_DIRECTIVE_. Retype the text of each item below word for word, omitting the pictures.

== SOURCE DATA ==

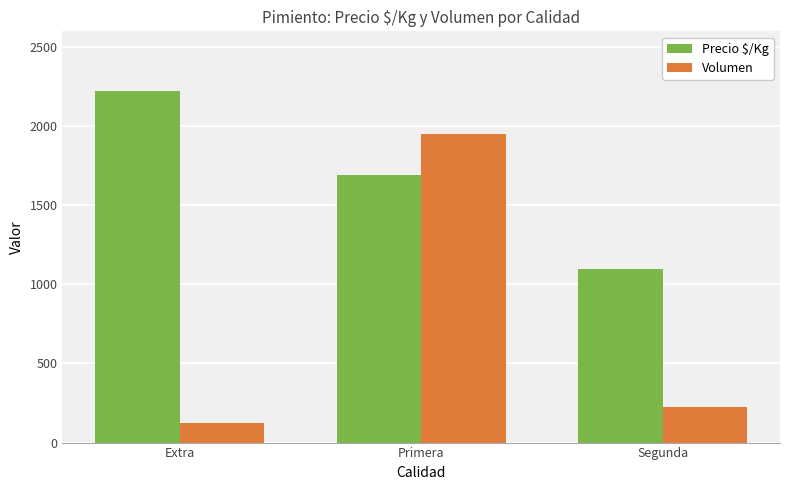

How many distinct data groups are displayed?

2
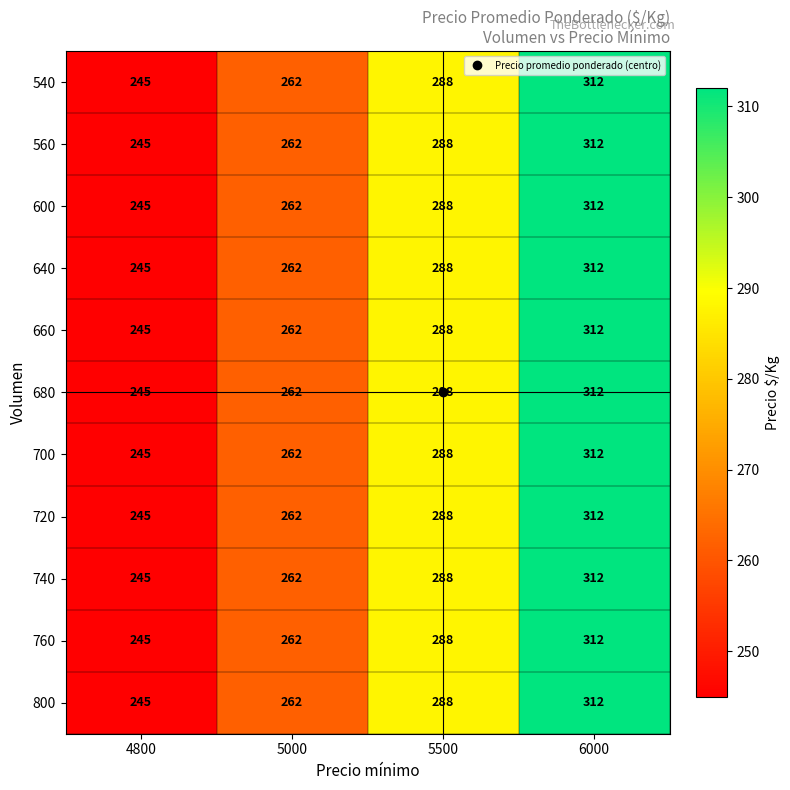

True or false: 680 has a value of 157 at 5500.

False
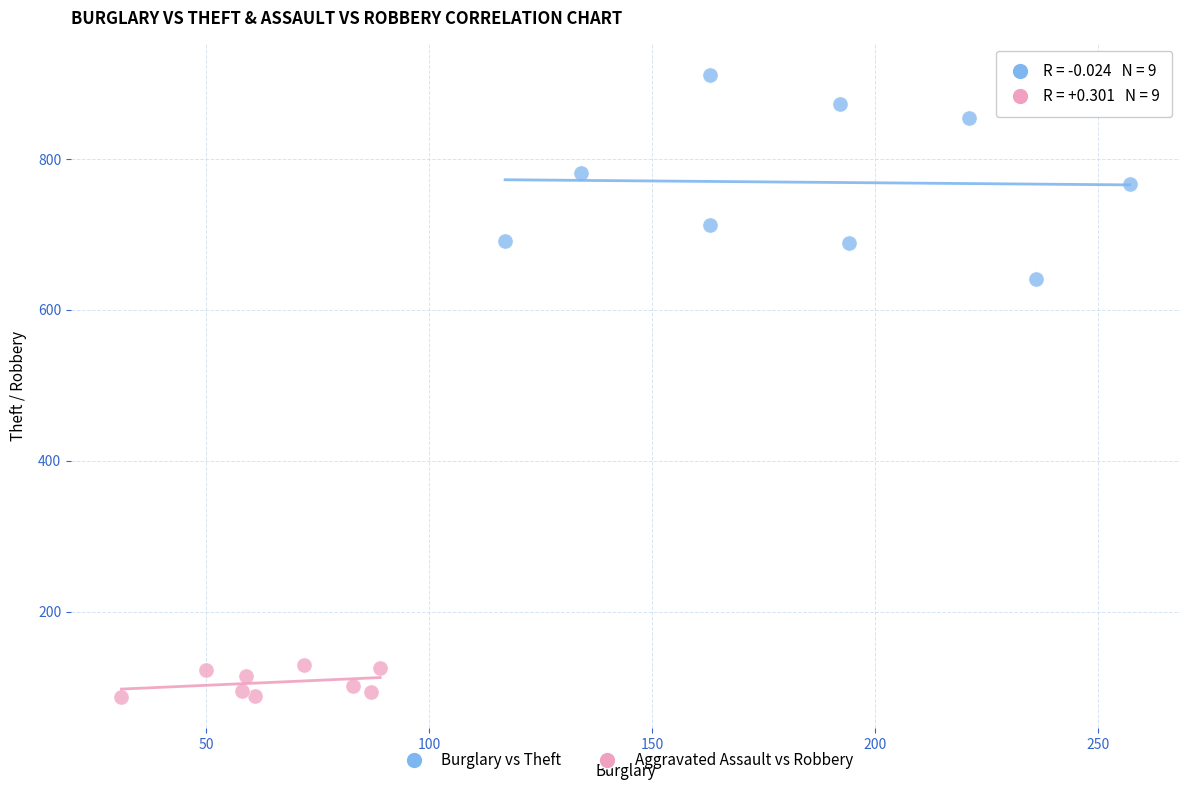

What are all the series names shown in the legend?

Burglary vs Theft, Aggravated Assault vs Robbery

===

_FINAL ANSWER_.
How many distinct data groups are displayed?

2

True or false: 680 has a value of 157 at 5500.

False

What are all the series names shown in the legend?

Burglary vs Theft, Aggravated Assault vs Robbery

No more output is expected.